I'm with Dominion ... to rent to non-family, the additional cost _was_ $20 per renter ... that was 2 years ago.


----------



## KaeJS (Sep 28, 2010)

This whole thing is ridiculously complicated.

According to "The Co-operators" Insurance Company...

Apparently, the reason I cannot get insurance to cover myself and the renters is due to the fact that my condominium corporation does not cover roofing, windows, or the outside of my home. But, they told me if the condo corp DID cover the outside of my home, it would be no problem at all...

It seems like this whole thing is just wishy washy and I'm getting stressed out because I need to have this all finalized and my waiver signed and sent by tomorrow.


----------



## KaeJS (Sep 28, 2010)

Chris,

I spoke with Cam on the phone today. He is a very professional, clear spoken, friendly, and comforting person to deal with.

I learned a lot from Cam and he really knows his material. Thank you.


----------



## Chris L (Nov 16, 2011)

KaeJS said:


> Chris,
> 
> I spoke with Cam on the phone today. He is a very professional, clear spoken, friendly, and comforting person to deal with.
> 
> I learned a lot from Cam and he really knows his material. Thank you.



Just glad to help. Hopefully you get things all worked out!


----------



## Cal (Jun 17, 2009)

So b/c it is not a freehold townhome, the ins co has an issue regarding the condo corp 's coverage/responsibility.


----------



## Mall Guy (Sep 14, 2011)

KaeJS - now I don't pretended to know the rental rates for a three bedroom house in Cambridge, but wouldn't it be simpler to rent the upstairs to one family, and live downstairs instead of renting each bedroom individually? As well, every condo I have ever had covered everything outside, and I was responsible for everything inside. It doesn't make sense to me . . . what if a fire wipes out three units, and one person didn't have insure, who rebuilds? Now if is maintenance/replacement of the roof/windows/etc, I could see that as normal, and shouldn't affect your insurance. I currently have a "condo" policy that cover the upgrade beyond the "builder's standards".


----------



## OhGreatGuru (May 24, 2009)

I suspect the reference to "rental insurance" is the class of insurance policy he requires, regardless of whether or not he is collecting an economic rent. It is not his principal residence, nor is it a secondary residence (such as a cottage) that is not lent out to others. So it doesn't qualify for "Homeowner's Insurance", which would have a lower rate structure. From the insurance company's point of view the risk is similar to a rental property, even if he is charging no rent.


----------



## Ag Driver (Dec 13, 2012)

KaeJS -- Rather than starting my own thread, I will piggy back on yours. I am curious what the final conclusion was.
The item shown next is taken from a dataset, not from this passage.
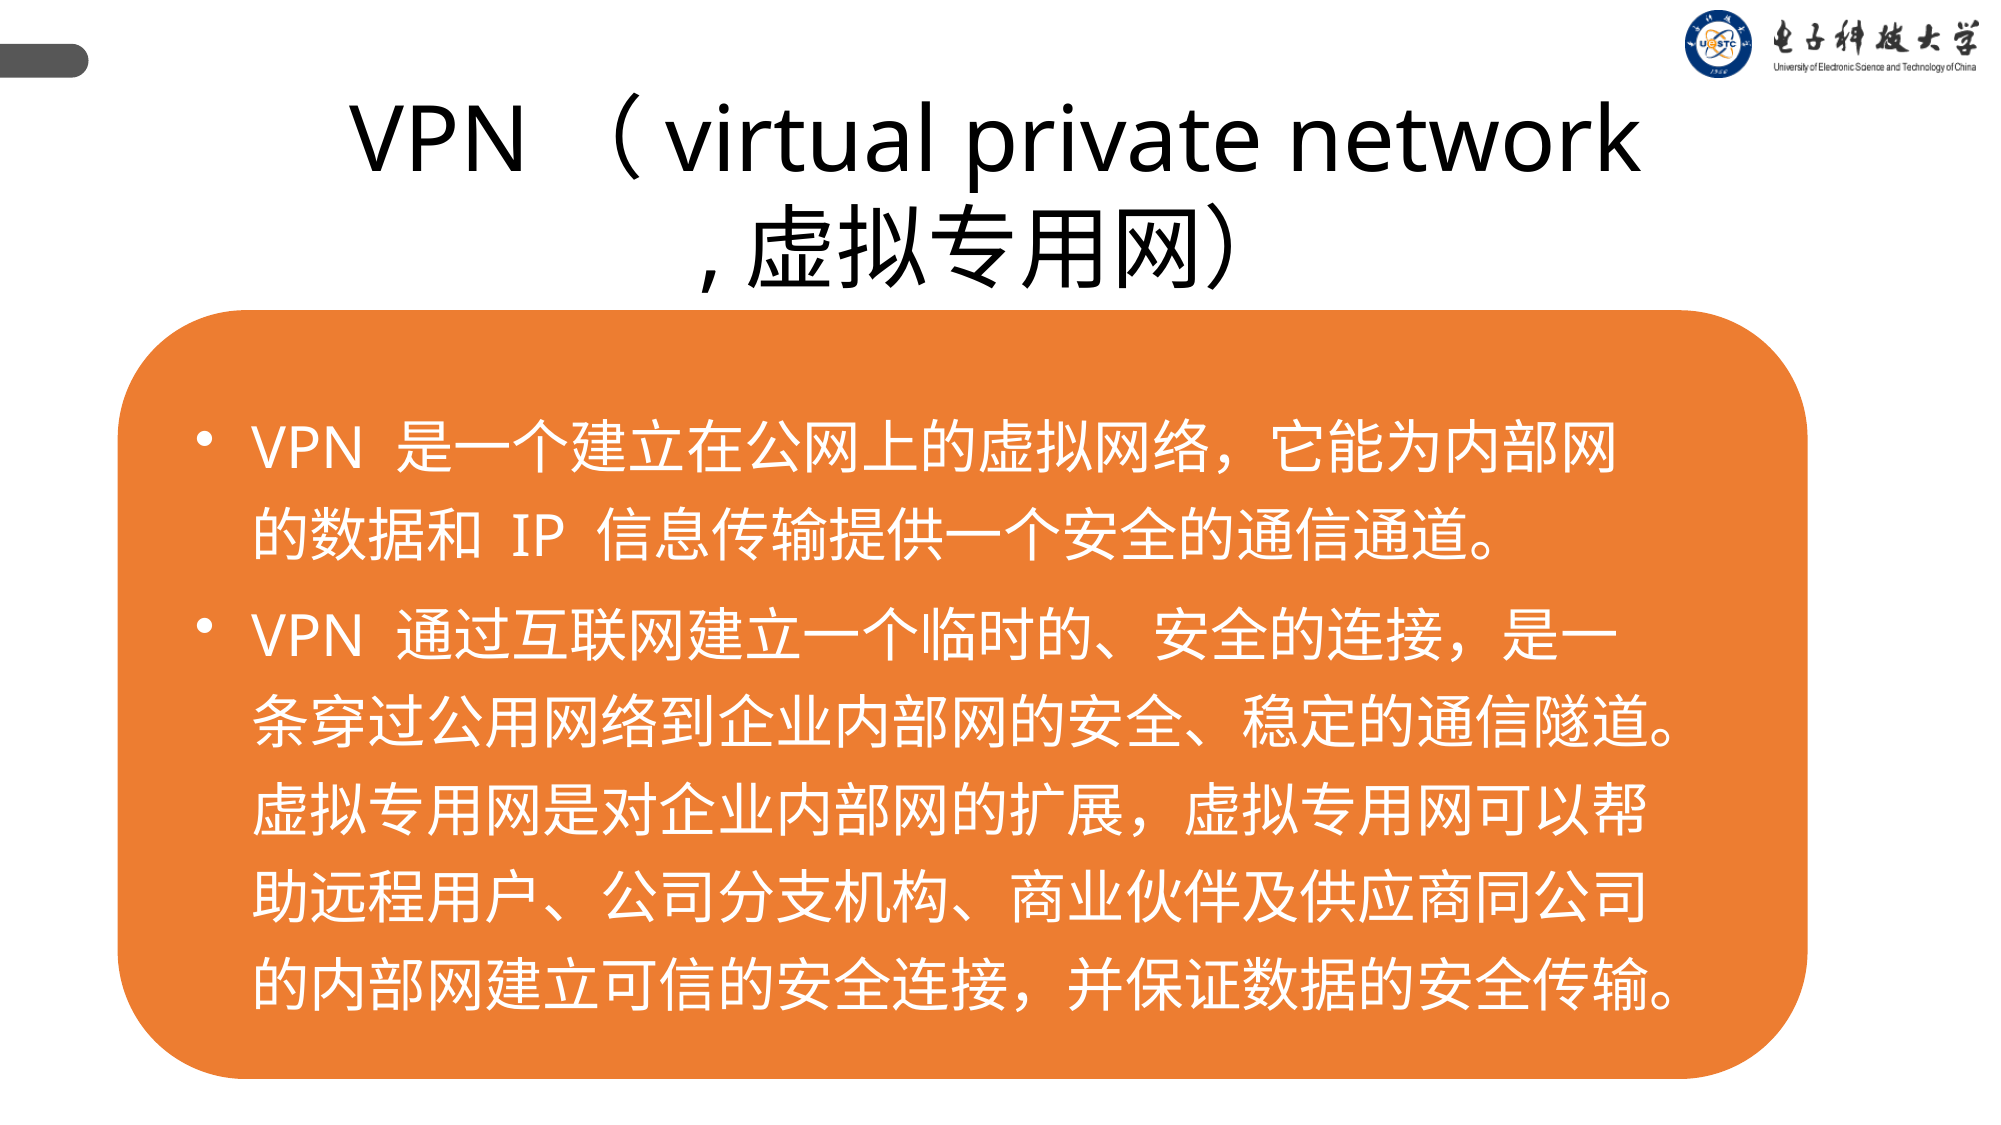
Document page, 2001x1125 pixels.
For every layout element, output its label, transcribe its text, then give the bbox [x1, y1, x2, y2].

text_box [117, 310, 1808, 1079]
text_box VPN（virtual private network ,虚拟专用网） [13, 72, 1980, 260]
picture [1685, 10, 1979, 72]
I am purchasing a detached, single family home, and I plan on renting 2 rooms, while I occupy the master bedroom. I am going through the process of getting house insurance and I am running into the same dilemma. I have only gone through belairedirect so far, and they are telling me that they do not allow renters. Feel free to PM if you feel it is necessary. 

Input from the crowd is welcome!

EDIT: I have got in touch with TD Home Insurance, and they do in fact cover up to (2) two renters -- and the quote is cheaper than belairedirect even at the "Platinum" level. I would still like to hear from the crowd as I am still checking out quotes and shopping around.


----------